▶ **Exercise**:
Give back every entry, copied exactly.

Top of Data for analysis

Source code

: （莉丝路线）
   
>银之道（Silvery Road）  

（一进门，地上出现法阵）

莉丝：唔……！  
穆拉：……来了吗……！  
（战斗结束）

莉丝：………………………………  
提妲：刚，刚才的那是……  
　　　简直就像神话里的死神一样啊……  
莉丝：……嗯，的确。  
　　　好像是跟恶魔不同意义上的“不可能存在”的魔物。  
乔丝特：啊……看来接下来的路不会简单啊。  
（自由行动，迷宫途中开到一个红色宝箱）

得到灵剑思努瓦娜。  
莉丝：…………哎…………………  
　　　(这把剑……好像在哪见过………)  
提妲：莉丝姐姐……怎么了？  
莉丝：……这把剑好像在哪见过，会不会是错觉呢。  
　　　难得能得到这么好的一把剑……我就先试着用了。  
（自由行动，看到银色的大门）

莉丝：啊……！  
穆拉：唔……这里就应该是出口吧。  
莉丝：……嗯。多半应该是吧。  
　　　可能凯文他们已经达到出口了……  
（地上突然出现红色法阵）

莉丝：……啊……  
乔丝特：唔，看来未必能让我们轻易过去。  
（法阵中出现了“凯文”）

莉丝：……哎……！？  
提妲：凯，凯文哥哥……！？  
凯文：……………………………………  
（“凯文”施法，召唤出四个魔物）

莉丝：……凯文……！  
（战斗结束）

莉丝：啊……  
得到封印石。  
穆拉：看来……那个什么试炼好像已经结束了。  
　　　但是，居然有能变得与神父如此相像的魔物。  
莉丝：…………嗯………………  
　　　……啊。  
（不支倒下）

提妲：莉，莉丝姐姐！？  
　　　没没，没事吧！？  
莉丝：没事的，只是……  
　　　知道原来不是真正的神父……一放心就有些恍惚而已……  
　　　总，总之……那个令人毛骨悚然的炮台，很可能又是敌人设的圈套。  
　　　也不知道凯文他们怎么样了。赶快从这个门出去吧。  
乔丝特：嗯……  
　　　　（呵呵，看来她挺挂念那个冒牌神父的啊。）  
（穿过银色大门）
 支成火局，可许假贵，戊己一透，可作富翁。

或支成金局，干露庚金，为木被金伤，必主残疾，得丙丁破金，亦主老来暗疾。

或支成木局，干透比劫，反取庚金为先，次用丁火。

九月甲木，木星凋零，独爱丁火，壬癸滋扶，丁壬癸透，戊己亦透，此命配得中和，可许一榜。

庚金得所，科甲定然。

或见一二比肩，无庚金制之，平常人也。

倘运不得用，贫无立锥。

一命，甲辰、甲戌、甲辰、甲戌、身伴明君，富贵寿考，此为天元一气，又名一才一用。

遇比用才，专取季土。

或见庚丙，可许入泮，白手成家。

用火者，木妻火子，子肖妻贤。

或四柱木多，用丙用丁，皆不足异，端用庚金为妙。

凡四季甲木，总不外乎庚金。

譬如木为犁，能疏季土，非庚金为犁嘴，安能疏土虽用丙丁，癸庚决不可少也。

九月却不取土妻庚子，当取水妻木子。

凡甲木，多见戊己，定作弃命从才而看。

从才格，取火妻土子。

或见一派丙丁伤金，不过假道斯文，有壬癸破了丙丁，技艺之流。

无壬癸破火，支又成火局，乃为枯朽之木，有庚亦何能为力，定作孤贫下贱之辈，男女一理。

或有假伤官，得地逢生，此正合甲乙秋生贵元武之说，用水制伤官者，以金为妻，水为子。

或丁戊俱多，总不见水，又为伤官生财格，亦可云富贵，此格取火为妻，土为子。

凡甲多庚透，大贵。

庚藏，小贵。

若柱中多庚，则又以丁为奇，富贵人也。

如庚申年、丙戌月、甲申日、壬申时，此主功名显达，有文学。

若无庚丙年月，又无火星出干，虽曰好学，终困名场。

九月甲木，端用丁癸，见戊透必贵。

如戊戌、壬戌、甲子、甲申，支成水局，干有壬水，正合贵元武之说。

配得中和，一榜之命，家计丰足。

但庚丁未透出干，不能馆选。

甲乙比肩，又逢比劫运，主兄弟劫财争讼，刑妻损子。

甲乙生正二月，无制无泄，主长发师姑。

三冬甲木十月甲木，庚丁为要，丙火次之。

Bottom of Data for analysis

▶ **Task solution**:
Source code

: （莉丝路线）
   
>银之道（Silvery Road）  

（一进门，地上出现法阵）

莉丝：唔……！  
穆拉：……来了吗……！  
（战斗结束）

莉丝：………………………………  
提妲：刚，刚才的那是……  
　　　简直就像神话里的死神一样啊……  
莉丝：……嗯，的确。  
　　　好像是跟恶魔不同意义上的“不可能存在”的魔物。  
乔丝特：啊……看来接下来的路不会简单啊。  
（自由行动，迷宫途中开到一个红色宝箱）

得到灵剑思努瓦娜。  
莉丝：…………哎…………………  
　　　(这把剑……好像在哪见过………)  
提妲：莉丝姐姐……怎么了？  
莉丝：……这把剑好像在哪见过，会不会是错觉呢。  
　　　难得能得到这么好的一把剑……我就先试着用了。  
（自由行动，看到银色的大门）

莉丝：啊……！  
穆拉：唔……这里就应该是出口吧。  
莉丝：……嗯。多半应该是吧。  
　　　可能凯文他们已经达到出口了……  
（地上突然出现红色法阵）

莉丝：……啊……  
乔丝特：唔，看来未必能让我们轻易过去。  
（法阵中出现了“凯文”）

莉丝：……哎……！？  
提妲：凯，凯文哥哥……！？  
凯文：……………………………………  
（“凯文”施法，召唤出四个魔物）

莉丝：……凯文……！  
（战斗结束）

莉丝：啊……  
得到封印石。  
穆拉：看来……那个什么试炼好像已经结束了。  
　　　但是，居然有能变得与神父如此相像的魔物。  
莉丝：…………嗯………………  
　　　……啊。  
（不支倒下）

提妲：莉，莉丝姐姐！？  
　　　没没，没事吧！？  
莉丝：没事的，只是……  
　　　知道原来不是真正的神父……一放心就有些恍惚而已……  
　　　总，总之……那个令人毛骨悚然的炮台，很可能又是敌人设的圈套。  
　　　也不知道凯文他们怎么样了。赶快从这个门出去吧。  
乔丝特：嗯……  
　　　　（呵呵，看来她挺挂念那个冒牌神父的啊。）  
（穿过银色大门）
 支成火局，可许假贵，戊己一透，可作富翁。

或支成金局，干露庚金，为木被金伤，必主残疾，得丙丁破金，亦主老来暗疾。

或支成木局，干透比劫，反取庚金为先，次用丁火。

九月甲木，木星凋零，独爱丁火，壬癸滋扶，丁壬癸透，戊己亦透，此命配得中和，可许一榜。

庚金得所，科甲定然。

或见一二比肩，无庚金制之，平常人也。

倘运不得用，贫无立锥。

一命，甲辰、甲戌、甲辰、甲戌、身伴明君，富贵寿考，此为天元一气，又名一才一用。

遇比用才，专取季土。

或见庚丙，可许入泮，白手成家。

用火者，木妻火子，子肖妻贤。

或四柱木多，用丙用丁，皆不足异，端用庚金为妙。

凡四季甲木，总不外乎庚金。

譬如木为犁，能疏季土，非庚金为犁嘴，安能疏土虽用丙丁，癸庚决不可少也。

九月却不取土妻庚子，当取水妻木子。

凡甲木，多见戊己，定作弃命从才而看。

从才格，取火妻土子。

或见一派丙丁伤金，不过假道斯文，有壬癸破了丙丁，技艺之流。

无壬癸破火，支又成火局，乃为枯朽之木，有庚亦何能为力，定作孤贫下贱之辈，男女一理。

或有假伤官，得地逢生，此正合甲乙秋生贵元武之说，用水制伤官者，以金为妻，水为子。

或丁戊俱多，总不见水，又为伤官生财格，亦可云富贵，此格取火为妻，土为子。

凡甲多庚透，大贵。

庚藏，小贵。

若柱中多庚，则又以丁为奇，富贵人也。

如庚申年、丙戌月、甲申日、壬申时，此主功名显达，有文学。

若无庚丙年月，又无火星出干，虽曰好学，终困名场。

九月甲木，端用丁癸，见戊透必贵。

如戊戌、壬戌、甲子、甲申，支成水局，干有壬水，正合贵元武之说。

配得中和，一榜之命，家计丰足。

但庚丁未透出干，不能馆选。

甲乙比肩，又逢比劫运，主兄弟劫财争讼，刑妻损子。

甲乙生正二月，无制无泄，主长发师姑。

三冬甲木十月甲木，庚丁为要，丙火次之。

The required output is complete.